--- ИСХОДНЫЙ ТЕКСТ ---

Выбрать главу

Несчастный поэт! А впрочем — сам виноват. А если не он — то кто же?

Это навязчивая идея чуть ли не всех стихотворений Полежаева: что их автор — человек особенной участи; но занимается им инстанция повыше Третьего отделения и Первого Николая; вступать с нею в тяжбу или в торг нечего и думать: ей все равно, кто виноват насколько, — а сама она невинна — потому что невменяема. Ее немилость ничего не имеет общего с несправедливостью — это просто проблеск внимания: кого заметила, на ком ее взгляд, вечно злобный, остановился — тот и погиб; а что у нее со зрением — отчего по бесчисленным другим этот взгляд скользит — гадай, раб несчастья! гадай, атом, караемый Судьбой!

Полежаев не ропщет на Судьбу — только сетует на участь. Жалость к себе — единственная его страсть, и стихи добиваются от читателя сострадания к поэту, причем средствами скорей театральными: личность обращается в роль. Поэт несчастлив вслух — и громко декламирует отчаянную решимость гибнуть молча.

---

▶ **НАБОР ЗАДАНИЙ**:
a - Переведите на английский язык предложение из текста о Полежаеве: «Полежаев не ропщет на Судьбу — только сетует на участь.»
b - Что в тексте о Полежаеве названо единственной страстью поэта?
c - Воспроизведите дословно фрагмент текста о Полежаеве от «Это навязчивая идея» до «решимость гибнуть молча.».
Опирайтесь только на текст о Полежаеве.

--- ДАННЫЕ К ЗАДАНИЯМ ---

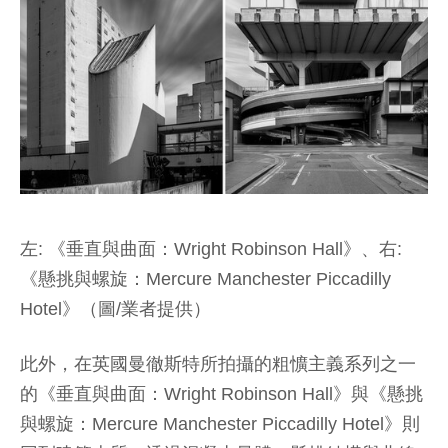
左: 《垂直與曲面：Wright Robinson Hall》、右:
《懸挑與螺旋：Mercure Manchester Piccadilly
Hotel》（圖/業者提供）
此外，在英國曼徹斯特所拍攝的粗懭主義系列之一
的《垂直與曲面：Wright Robinson Hall》與《懸挑
與螺旋：Mercure Manchester Piccadilly Hotel》則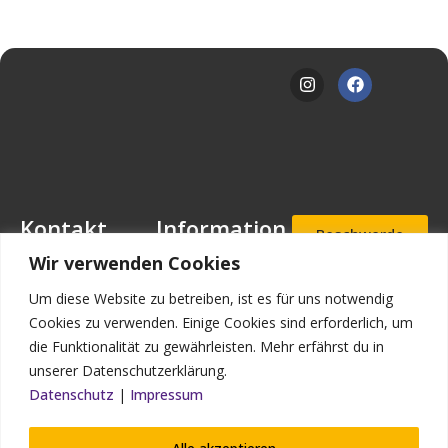
Kontakt
Information
Beschwerde
- und
Mansfeld-
Downloads
Wir verwenden Cookies
Hinweisgeb
Löbbecke-Stiftung
erportal
Stellenangebote
Geschäftsstelle
Um diese Website zu betreiben, ist es für uns notwendig
Mascheroder
Aufnahmea
Impressum
Cookies zu verwenden. Einige Cookies sind erforderlich, um
nfrage
Straße 11
die Funktionalität zu gewährleisten. Mehr erfährst du in
Datenschutz
38302
unserer Datenschutzerklärung.
Wolfenbüttel
Kontakt
Datenschutz
|
Impressum
Bildnachweis
Telefon: (0 53 31)
90 910-0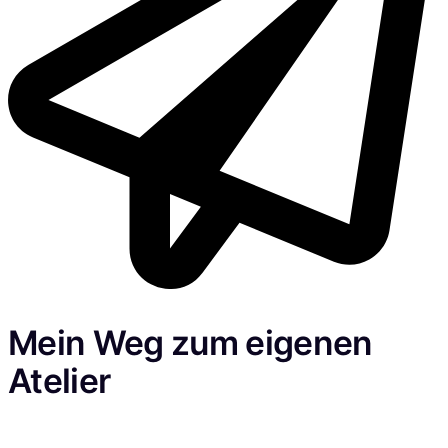
Mein Weg zum eigenen
Atelier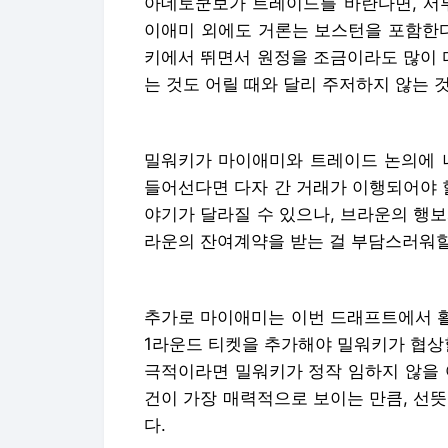
아데토쿤보가 트레이드를 바란다면, 서부
이애미 외에도 거론는 보스턴을 포함한다
키에서 뛰면서 원정을 조금이라도 많이 
는 것도 어릴 때와 달리 주저하지 않는 
밀워키가 마이애미와 트레이드 논의에 나
들어선다면 다자 간 거래가 이행되어야 
야기가 달라질 수 있으나, 브라운의 행
라운의 잔여계약을 받는 걸 부담스러워할
추가로 마이애미는 이번 드래프트에서 활
1라운드 티켓을 추가해야 밀워키가 협상
극적이라면 밀워키가 정작 임하지 않을 
건이 가장 매력적으로 보이는 만큼, 선
다.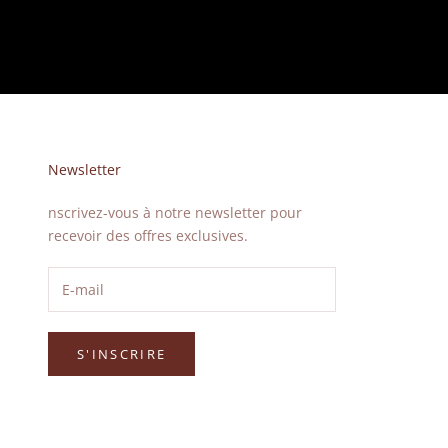
Newsletter
nscrivez-vous à notre newsletter pour
recevoir des offres exclusives.
S'INSCRIRE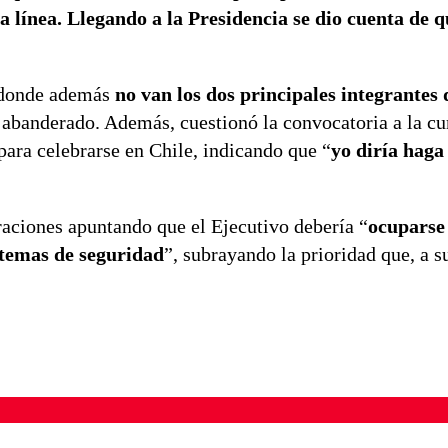
a línea. Llegando a la Presidencia se dio cuenta de q
, donde además
no van los dos principales integrantes 
el abanderado. Además, cuestionó la convocatoria a la c
para celebrarse en Chile, indicando que “
yo diría haga
raciones apuntando que el Ejecutivo debería “
ocuparse 
n temas de seguridad
”, subrayando la prioridad que, a su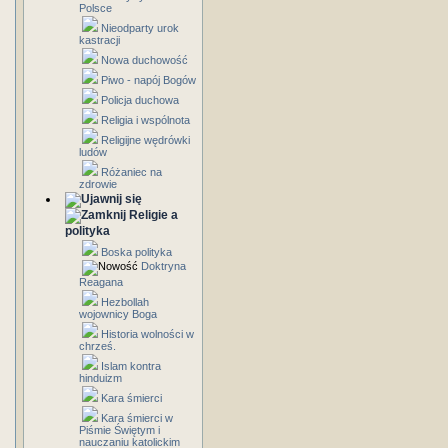
Polsce
Nieodparty urok
kastracji
Nowa duchowość
Piwo - napój Bogów
Policja duchowa
Religia i wspólnota
Religijne wędrówki
ludów
Różaniec na
zdrowie
Religie a
polityka
Boska polityka
Doktryna
Reagana
Hezbollah
wojownicy Boga
Historia wolności w
chrześ.
Islam kontra
hinduizm
Kara śmierci
Kara śmierci w
Piśmie Świętym i
nauczaniu katolickim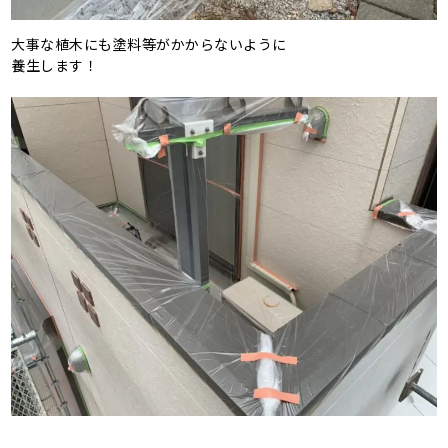
大事な植木にも塗料等がかからないように
養生します！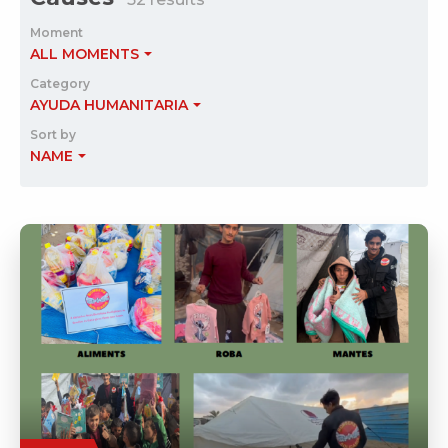
Moment
ALL MOMENTS
Category
AYUDA HUMANITARIA
Sort by
NAME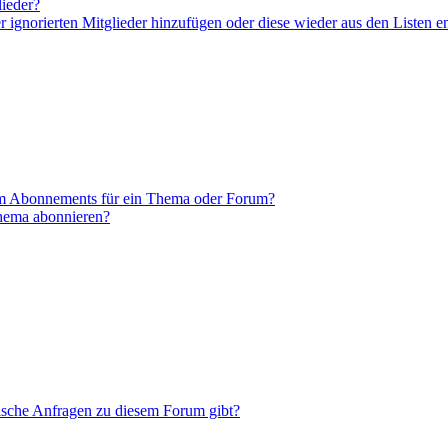
lieder?
er ignorierten Mitglieder hinzufügen oder diese wieder aus den Listen e
em Abonnements für ein Thema oder Forum?
Thema abonnieren?
tische Anfragen zu diesem Forum gibt?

---

▶ **ОТВЕТЫ К ЗАДАНИЯМ**:
a - Polezhaev does not grumble against Fate; he only laments his lot.

b - Жалость к себе.

c -
Это навязчивая идея чуть ли не всех стихотворений Полежаева: что их автор — человек особенной участи; но занимается им инстанция повыше Третьего отделения и Первого Николая; вступать с нею в тяжбу или в торг нечего и думать: ей все равно, кто виноват насколько, — а сама она невинна — потому что невменяема. Ее немилость ничего не имеет общего с несправедливостью — это просто проблеск внимания: кого заметила, на ком ее взгляд, вечно злобный, остановился — тот и погиб; а что у нее со зрением — отчего по бесчисленным другим этот взгляд скользит — гадай, раб несчастья! гадай, атом, караемый Судьбой!

Полежаев не ропщет на Судьбу — только сетует на участь. Жалость к себе — единственная его страсть, и стихи добиваются от читателя сострадания к поэту, причем средствами скорей театральными: личность обращается в роль. Поэт несчастлив вслух — и громко декламирует отчаянную решимость гибнуть молча.